On Dec 28, 2024, at 12:26 PM, Jeremy Schneider <schneider@ardentperf.com> wrote:
While I don't have a detailed design in mind, I'd like to add a strong
+1 on the general idea that work_mem is hard to effectively use because
queries can vary so widely in how many nodes might need work memory.
I'd almost like to have two limits:
First, a hard per-connection limit which could be set very high - we
can track total memory usage across contexts inside of palloc and pfree
(and maybe this could also be exposed in pg_stat_activity for easy
visibility into a snapshot of memory use across all backends). If
palloc detects that an allocation would take the total over the hard
limit, then you just fail the palloc with an OOM. This protects
postgres from a memory leak in a single backend OOM'ing the whole
system and restarting the whole database; failing a single connection
is better than failing all of them.
Second, a soft per-connection "total_connection_work_mem_target" which
could be set lower. The planner can just look at the total number of
nodes that it expects to allocate work memory, divide the target by
this and then set the work_mem for that query.
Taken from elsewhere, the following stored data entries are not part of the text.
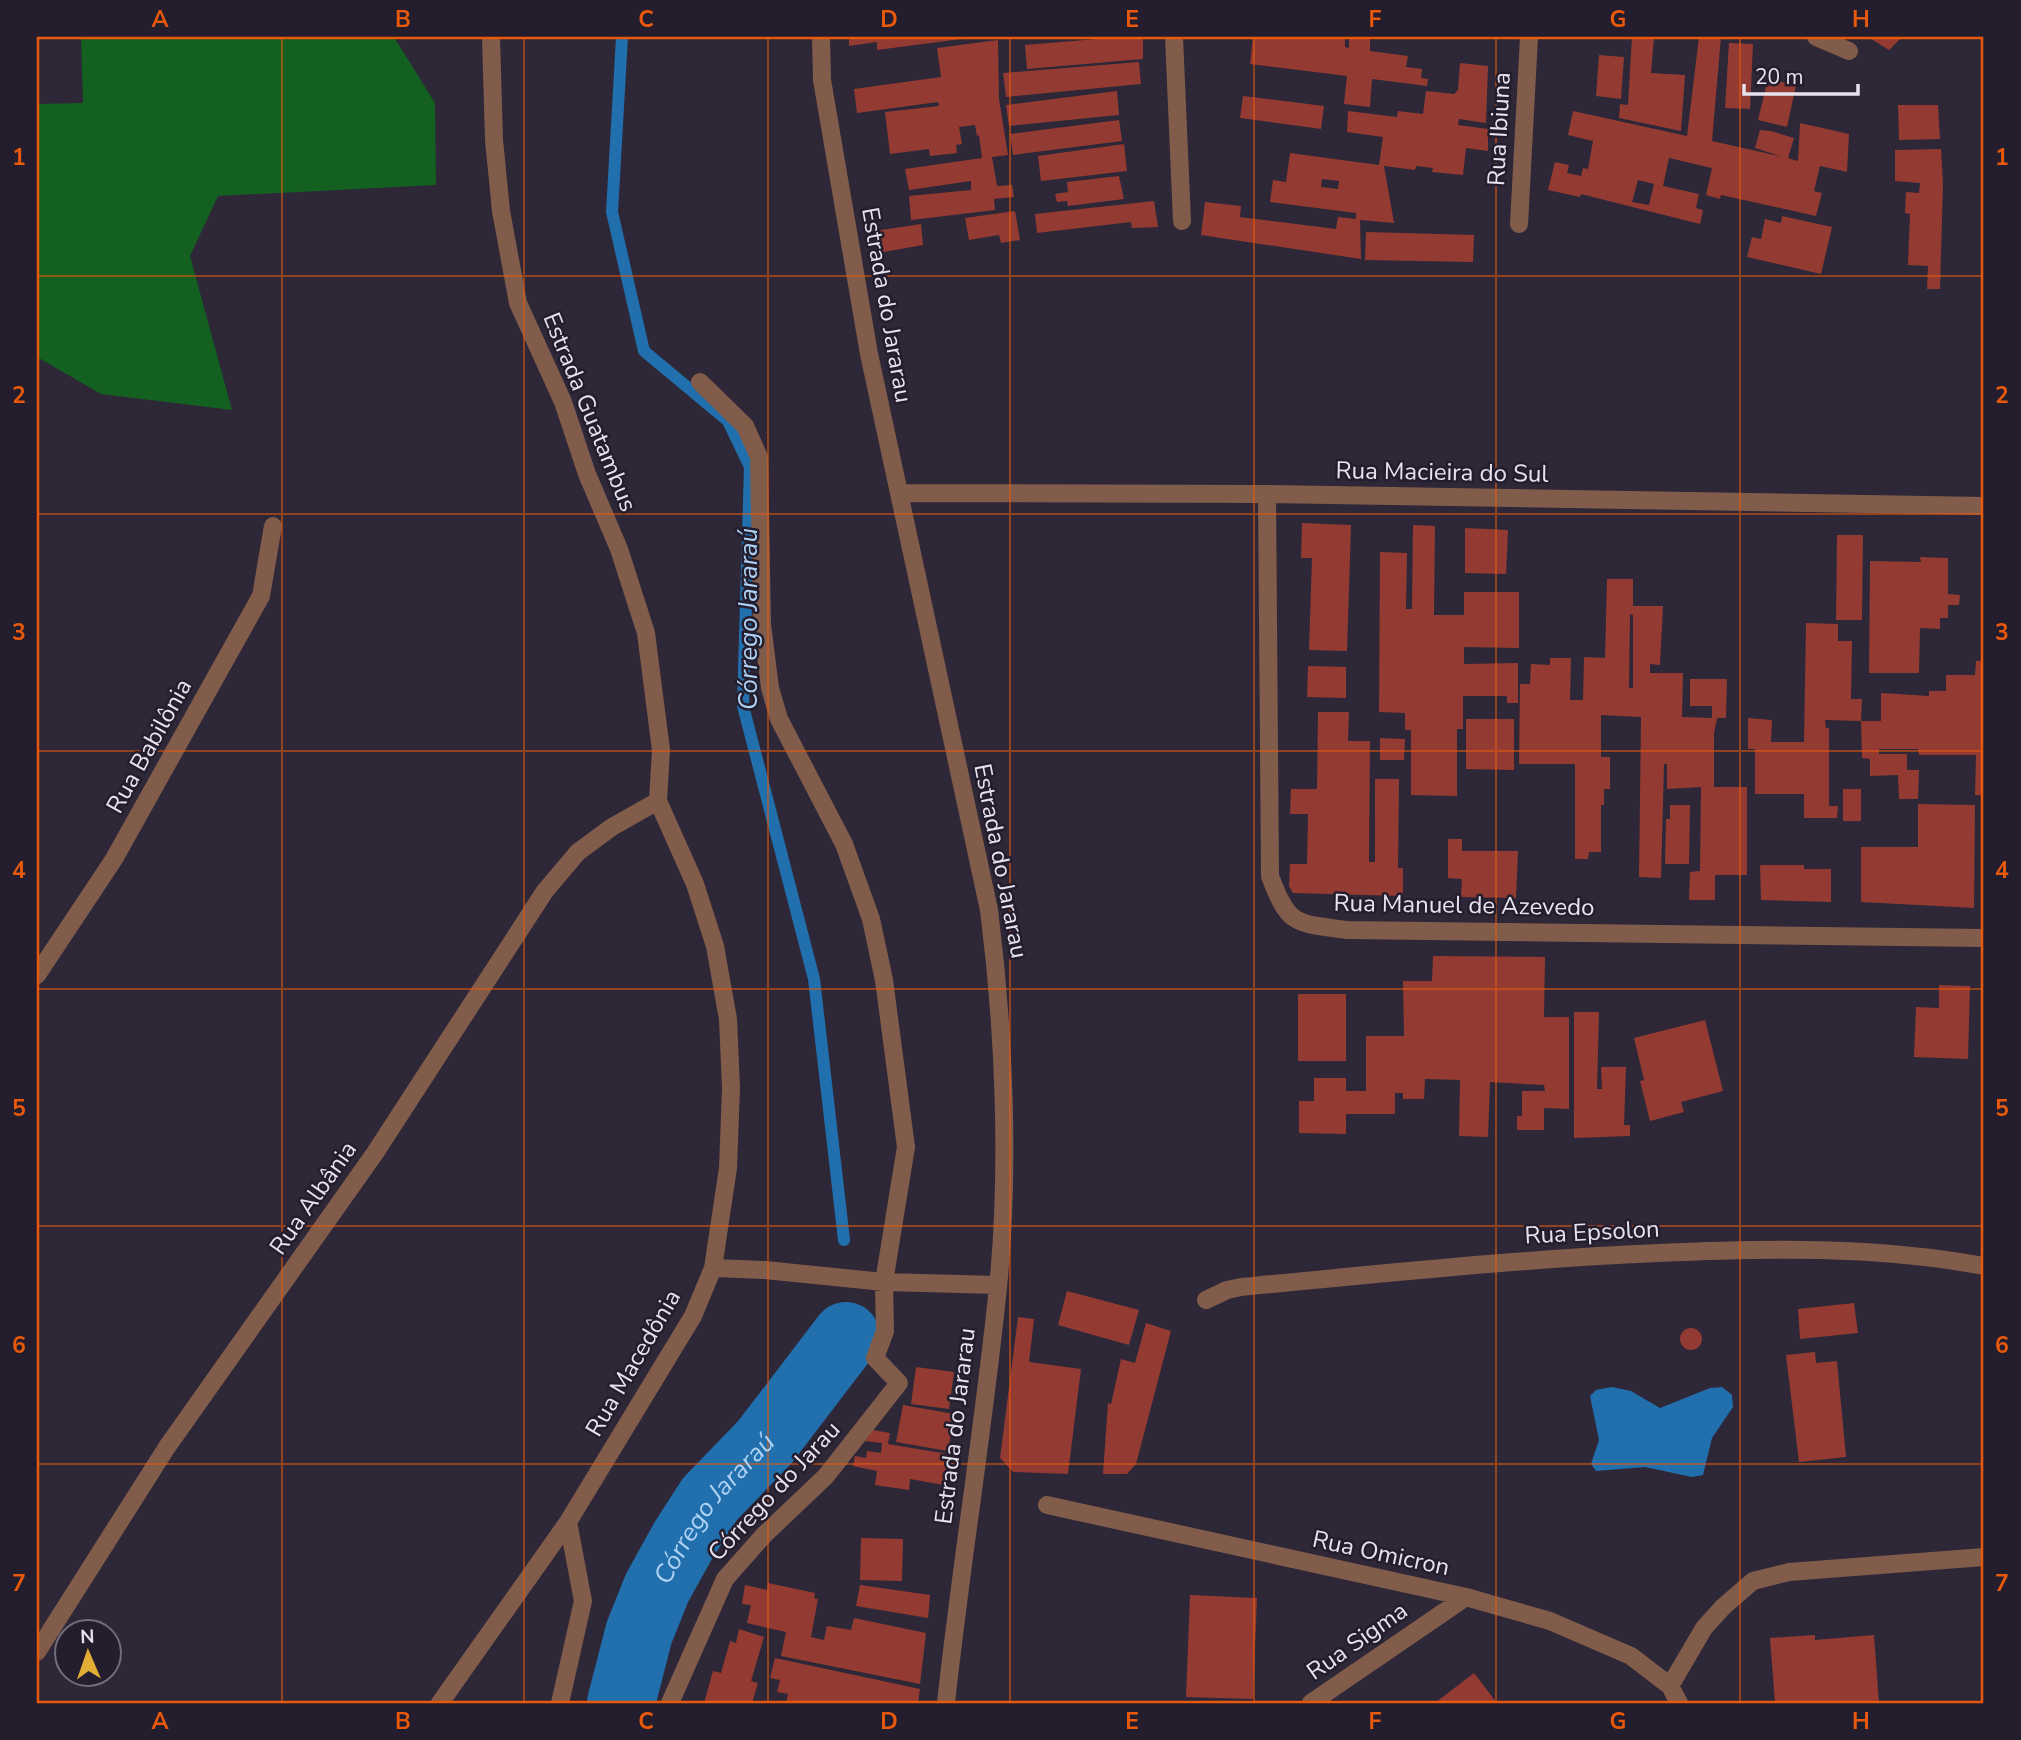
<svg xmlns="http://www.w3.org/2000/svg" width="2021" height="1740" font-family="'Nunito Sans',sans-serif">
<style>
.forest{fill:#136020}
.water{fill:#216fac}
.lines{fill:none;stroke-linecap:round;stroke-linejoin:round}
.stream{stroke:#216fac;stroke-width:12}
.river{stroke:#216fac;stroke-width:68}
.building{fill:#933b32;fill-rule:evenodd}
.minor{stroke:#815c4b;stroke-width:18}
.grid{fill:none;stroke:#e8590c;stroke-width:2;stroke-opacity:0.55}
.labels{text-anchor:middle;dominant-baseline:central;stroke-width:5;stroke-linejoin:round;paint-order:stroke}
.street-label{font-size:24px;fill:#e7e2ed;stroke:#241d2d}
.water-label{font-size:26px;font-style:italic;fill:#aed2f4;stroke:#241d2d}
.neatline{fill:none;stroke:#e8590c;stroke-width:2.5}
.grid-label{font-size:23px;text-anchor:middle;font-weight:bold;fill:#e8590c}
</style>
<rect width="100%" height="100%" fill="#2e2737"/>
<path class="forest" d="M81 37H394L435 103 436 185 218 196 190 256 232 410 101 394 37 357V104L83 103Z"/>
<path class="water" d="M1612 1387 1631 1391 1660 1408 1710 1388 1722 1387 1732 1395 1733 1407 1712 1438 1703 1475 1692 1477 1645 1467 1596 1471 1591 1464 1599 1440 1590 1396 1596 1390Z"/>
<g class="lines">
<path class="stream" d="M622 37 612 212 644 351 728 421 750 467 743 706 814 979 844 1240"/>
<path class="river" id="s1" d="M621 1703 639 1633 657 1588 683 1541 710 1499 765 1442 846 1336"/>
</g>
<path class="building" d="M849 37H969V38L877 50V42L849 46Z
M1121 37H1143V59L1027 69 1025 45Z
M1253 37H1345V47L1349 48V37H1370V51L1408 56 1406 67 1422 69 1421 78 1428 79 1427 86 1372 79 1370 107 1344 104 1347 76 1250 64Z
M1632 37 1654 38 1651 73 1685 75 1681 131 1619 118 1620 104 1628 105Z
M1699 37H1721L1712 141 1783 157 1755 148 1760 130 1771 131 1794 138 1788 158 1798 161 1800 123 1849 134 1847 172 1820 166 1814 191 1822 193 1816 216 1721 195 1720 199 1706 195 1712 168 1669 158 1663 186 1699 194 1696 208 1703 210 1700 224 1581 194 1580 197 1548 190 1555 162 1569 165 1567 173 1581 176 1583 168 1588 169 1593 141 1568 135 1573 111 1687 136ZM1638 180 1654 184 1649 205 1632 202Z
M1868 37H1902L1889 50Z
M998 40 999 99 1008 155 992 157 997 186 1012 185 1014 197 994 199 995 210 911 220 909 196 971 190V181L909 190 905 169 982 158 979 135 977 136 975 125 959 127 962 144 956 145 957 153 930 156 929 149 890 154 885 112 939 106 938 102 857 113 854 89 941 77 937 48Z
M1729 43 1753 44 1750 109 1725 108Z
M1599 55 1624 57 1621 99 1596 96Z
M1139 62 1141 84 1006 97 1003 73Z
M1460 63 1488 66 1486 123 1459 119 1458 125 1488 129V151L1466 148 1463 175 1432 172 1433 168 1416 166 1415 170 1384 166 1394 223 1360 220 1361 259 1201 235 1205 202 1241 206 1240 217 1336 229 1338 217 1356 219V213L1270 202 1273 180 1286 182 1290 153 1379 165 1383 137 1347 132 1348 111 1397 117 1398 111 1423 114 1426 91 1454 94 1458 90ZM1322 179 1339 181 1338 189 1321 187Z
M1768 79 1796 85 1787 127 1758 120Z
M1117 91 1119 115 1009 126 1006 105Z
M1243 96 1324 106 1321 129 1240 118Z
M1898 105H1938L1940 139 1899 140Z
M1119 120 1122 141 1013 155 1010 134Z
M1124 144 1127 171 1041 181 1038 156Z
M1941 149 1943 185 1940 289H1927L1928 266 1908 265 1910 214 1905 213 1906 192 1919 193 1920 183 1895 181V150Z
M1119 176 1124 199 1068 206 1067 201 1057 202 1055 194 1068 192 1067 182Z
M1154 201 1158 227 1132 228 1131 222 1037 233 1035 214Z
M1015 211 1020 240 1001 243 999 235 969 240 965 218Z
M1782 216 1832 227 1821 274 1747 257 1752 237 1761 239 1765 219 1781 223Z
M921 224 923 245 878 253 875 231Z
M1366 232 1474 235 1473 262 1365 260Z
M1302 523 1351 525 1347 651 1309 650 1312 558H1301Z
M1413 525 1435 526 1434 615H1464V592H1519V648L1464 647V664L1518 663V703H1507V696H1463V729H1457V796L1411 795V730H1405V713L1379 712 1380 552 1407 553 1406 609H1412Z
M1465 528 1508 530 1506 574 1465 573Z
M1837 535H1863L1862 620H1836Z
M1920 557 1948 558V594L1960 595 1959 605H1948V618H1940V629L1920 628 1919 673H1869L1870 561 1921 562Z
M1607 579H1633V606H1663L1660 665 1650 664V673H1683L1682 717 1712 718V706H1690V679H1727L1726 718H1717L1714 733V787H1747V875H1715V900H1689L1690 872 1700 871 1701 787 1667 789V764H1664L1661 878 1639 877 1641 717 1601 715V757H1610V789H1604V805H1601V852H1589L1588 859H1575V764H1519L1520 684H1530L1531 664 1550 665V658H1571L1570 700H1583L1584 657 1605 658ZM1630 614 1633 615V688H1629Z
M1806 623 1838 624V641H1852L1851 699H1862L1861 721 1825 720 1826 728H1829V806H1838L1837 818H1804V794H1755V749H1748V718L1772 720 1771 742H1804Z
M1976 661H1984V795H1975L1976 755H1919L1918 749H1879V754H1907V770H1919L1918 799H1899L1898 775 1870 776V759L1862 758 1861 721H1881V693L1929 696V691H1946V675H1975Z
M1308 666 1346 667V698L1307 697Z
M1318 712H1349L1348 741H1370L1369 862H1375V779H1399L1398 868H1403V896L1293 893 1289 886 1290 864H1307L1308 814H1290L1291 789H1317Z
M1466 719H1514V770L1466 769Z
M1380 738 1405 739 1404 760H1380Z
M1843 789H1861V821H1843Z
M1918 804 1975 805 1974 908 1861 902V847H1918Z
M1670 805H1690L1689 864H1665L1666 819H1670Z
M1448 839H1462V851H1518L1516 898 1461 897 1462 879 1448 878Z
M1760 865H1804V869H1831V902L1761 900Z
M1433 956 1545 957 1544 1017H1569V1109L1544 1108V1130H1517V1116H1522V1091H1545L1544 1085 1490 1082 1488 1137 1459 1136 1460 1080 1425 1079 1424 1099H1403V1093H1395V1114H1346V1134L1299 1133V1101H1314V1078H1346V1091H1366V1036H1404L1403 981H1432Z
M1939 985 1970 986 1968 1059 1914 1057 1916 1007 1939 1008Z
M1298 994H1346V1061H1298Z
M1574 1012H1599L1597 1089H1602L1601 1067H1626L1624 1125H1630V1136L1574 1138Z
M1705 1020 1723 1091 1681 1102 1684 1112 1650 1121 1640 1081 1644 1080 1634 1038Z
M1067 1291 1139 1310 1129 1345 1058 1325Z
M1854 1303 1858 1333 1800 1339 1798 1309Z
M1018 1317 1034 1319 1029 1362 1081 1369 1068 1474 1013 1472 1000 1458Z
M1146 1323 1171 1331 1136 1464 1127 1474H1103L1108 1403 1111 1404 1121 1359 1135 1363Z
M1680 1339a11 11 0 1 1 22 0a11 11 0 1 1-22 0Z
M1815 1352 1816 1363 1837 1361 1846 1457 1799 1462 1786 1355Z
M916 1367 954 1372 949 1409 911 1404Z
M903 1405 954 1414 948 1451 896 1442Z
M873 1430 890 1433 888 1444 948 1454 944 1485 910 1479 909 1490 875 1485 877 1471 853 1466 855 1456 866 1458 867 1451 881 1453 882 1443 865 1441Z
M861 1538 903 1539 902 1581 860 1580Z
M768 1583 815 1593 814 1598 818 1599 811 1637 824 1640 827 1626 851 1630 854 1618 926 1633 920 1684 781 1656 786 1632 747 1623 751 1605 742 1604 745 1585 767 1590Z
M860 1585 930 1595 928 1618 856 1606Z
M1190 1595 1257 1598 1253 1699 1186 1697Z
M739 1629 764 1637 751 1681 758 1683 752 1703H704L713 1671 721 1673 730 1641 736 1643Z
M1815 1635V1640L1874 1635 1879 1703H1775L1770 1638Z
M775 1658 920 1689 918 1703H786L788 1694 777 1692 780 1680 770 1678Z
M1474 1673 1497 1703H1435Z"/>
<g class="lines">
<path class="minor" d="M821 37 822 80 869 354 989 910C1004 1028 1010 1168 998 1287 984 1426 961 1564 946 1703
M1174 37 1182 221
M1816 37 1849 51
M1519 224 1529 37
M899 493 1267 494 1984 506
M1267 494 1270 876C1289 927 1296 923 1347 930L1984 938
M37 975 114 859 261 596 273 526
M713 1268 765 1270 884 1282 998 1285
M1206 1300 1227 1290 1241 1287C1380 1274 1518 1259 1658 1253 1767 1248 1876 1246 1984 1266
M1047 1505 1466 1597 1550 1621 1631 1656 1670 1686 1679 1703
M37 1652 167 1447 375 1153 545 891 578 852 612 827 658 801
M1670 1686 1704 1628 1723 1607 1753 1581 1789 1572 1984 1557
M440 1703 568 1522 693 1316 713 1268 728 1168 731 1088 728 1019 715 946 695 884 658 801 661 750 646 633 619 549 587 474 563 402 518 303 501 211 494 140 491 37
M560 1703 583 1601 568 1522
M670 1703 725 1579 764 1535 826 1476 899 1383 875 1358 885 1331 884 1282 906 1147 884 980 871 919 844 844 779 719 770 688 762 624 759 457 745 426 700 382
M1311 1703 1466 1597"/>
</g>
<path class="grid" d="M282 37V1703M524 37V1703M768 37V1703M1010 37V1703M1254 37V1703M1496 37V1703M1740 37V1703M37 276H1984M37 514H1984M37 751H1984M37 989H1984M37 1226H1984M37 1464H1984"/>
<g class="labels">
<g class="street-label">
<text transform="translate(1499 129) rotate(-87)">Rua Ibiuna</text>
<text transform="translate(887 305) rotate(80)">Estrada do Jararau</text>
<text transform="translate(590 412) rotate(68)">Estrada Guatambus</text>
<text transform="translate(1442 472) rotate(1)">Rua Macieira do Sul</text>
<text transform="translate(149 746) rotate(-61)">Rua Babilônia</text>
<text transform="translate(1001 861) rotate(79)">Estrada do Jararau</text>
<text transform="translate(1464 905) rotate(1)">Rua Manuel de Azevedo</text>
<text transform="translate(313 1198) rotate(-55)">Rua Albânia</text>
<text transform="translate(1592 1232) rotate(-3)">Rua Epsolon</text>
<text transform="translate(633 1363) rotate(-60)">Rua Macedônia</text>
<text transform="translate(955 1426) rotate(-83)">Estrada do Jararau</text>
<text transform="translate(774 1491) rotate(-47)">Córrego do Jarau</text>
<text transform="translate(1381 1553) rotate(12)">Rua Omicron</text>
<text transform="translate(1357 1641) rotate(-35)">Rua Sigma</text>
</g>
<g class="water-label">
<text transform="translate(748 619) rotate(-90)">Córrego Jararaú</text>
<text stroke="none"><textPath href="#s1" startOffset="219">Córrego Jararaú</textPath></text>
</g>
</g>
<rect width="2021" height="1740" fill="none" stroke="#241d2d" stroke-width="77"/>
<g transform="translate(88 1653) rotate(358)"><circle r="33" fill="#241d2d" stroke="#726c7a" stroke-width="2"/>
<path d="M0-5L12 26L0 18L-12 26Z" fill="#e3ae35"/>
<text y="-10" font-size="19" font-weight="bold" text-anchor="middle" fill="#e7e2ed">N</text>
</g>
<path d="M1744 84v10h114v-10" fill="none" stroke="#e7e2ed" stroke-width="3.5"/>
<text x="1755" y="84" font-size="21" fill="#e7e2ed" stroke="#241d2d" stroke-width="5" paint-order="stroke">20 m</text>
<rect x="38" y="38" width="1944" height="1664" class="neatline"/>
<g class="grid-label">
<text x="160" y="27">A</text>
<text x="403" y="27">B</text>
<text x="646" y="27">C</text>
<text x="889" y="27">D</text>
<text x="1132" y="27">E</text>
<text x="1375" y="27">F</text>
<text x="1618" y="27">G</text>
<text x="1861" y="27">H</text>
<text x="19" y="165">1</text>
<text x="2002" y="165">1</text>
<text x="19" y="403">2</text>
<text x="2002" y="403">2</text>
<text x="19" y="640">3</text>
<text x="2002" y="640">3</text>
<text x="19" y="878">4</text>
<text x="2002" y="878">4</text>
<text x="19" y="1116">5</text>
<text x="2002" y="1116">5</text>
<text x="19" y="1353">6</text>
<text x="2002" y="1353">6</text>
<text x="19" y="1591">7</text>
<text x="2002" y="1591">7</text>
<text x="160" y="1729">A</text>
<text x="403" y="1729">B</text>
<text x="646" y="1729">C</text>
<text x="889" y="1729">D</text>
<text x="1132" y="1729">E</text>
<text x="1375" y="1729">F</text>
<text x="1618" y="1729">G</text>
<text x="1861" y="1729">H</text>
</g>
</svg>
There should be a
reasonable floor (minimum) for work_mem - maybe the value of work_mem
itself becomes this and the new target doesn't do anything besides
increasing runtime work_mem.
Maybe even could do a "total_instance_work_mem_target" where it's
divided by the number of average active connections or something.
IMHO none of this will be very sane until we actually have cluster-level limits. One sudden burst in active connections and you still OOM the instance. And while we could have such a mechanism do something clever like dynamically lowering every sessions query_mem/work_mem/whatever, ultimately I think it would also need the ability to deny or delay sessions from starting new transactions.